YOUR OBJECTIVE: Your output should contain every record, unchanged.

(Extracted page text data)

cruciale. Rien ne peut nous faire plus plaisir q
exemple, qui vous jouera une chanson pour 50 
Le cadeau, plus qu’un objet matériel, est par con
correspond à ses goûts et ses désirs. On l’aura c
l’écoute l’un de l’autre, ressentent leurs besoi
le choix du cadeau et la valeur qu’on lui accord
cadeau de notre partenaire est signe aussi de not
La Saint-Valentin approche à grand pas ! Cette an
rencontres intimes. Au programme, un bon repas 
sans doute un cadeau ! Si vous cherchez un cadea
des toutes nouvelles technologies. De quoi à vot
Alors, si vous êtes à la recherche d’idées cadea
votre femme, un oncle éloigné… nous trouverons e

COMPLETED TASK:
cruciale. Rien ne peut nous faire plus plaisir q
exemple, qui vous jouera une chanson pour 50 
Le cadeau, plus qu’un objet matériel, est par con
correspond à ses goûts et ses désirs. On l’aura c
l’écoute l’un de l’autre, ressentent leurs besoi
le choix du cadeau et la valeur qu’on lui accord
cadeau de notre partenaire est signe aussi de not
La Saint-Valentin approche à grand pas ! Cette an
rencontres intimes. Au programme, un bon repas 
sans doute un cadeau ! Si vous cherchez un cadea
des toutes nouvelles technologies. De quoi à vot
Alors, si vous êtes à la recherche d’idées cadea
votre femme, un oncle éloigné… nous trouverons e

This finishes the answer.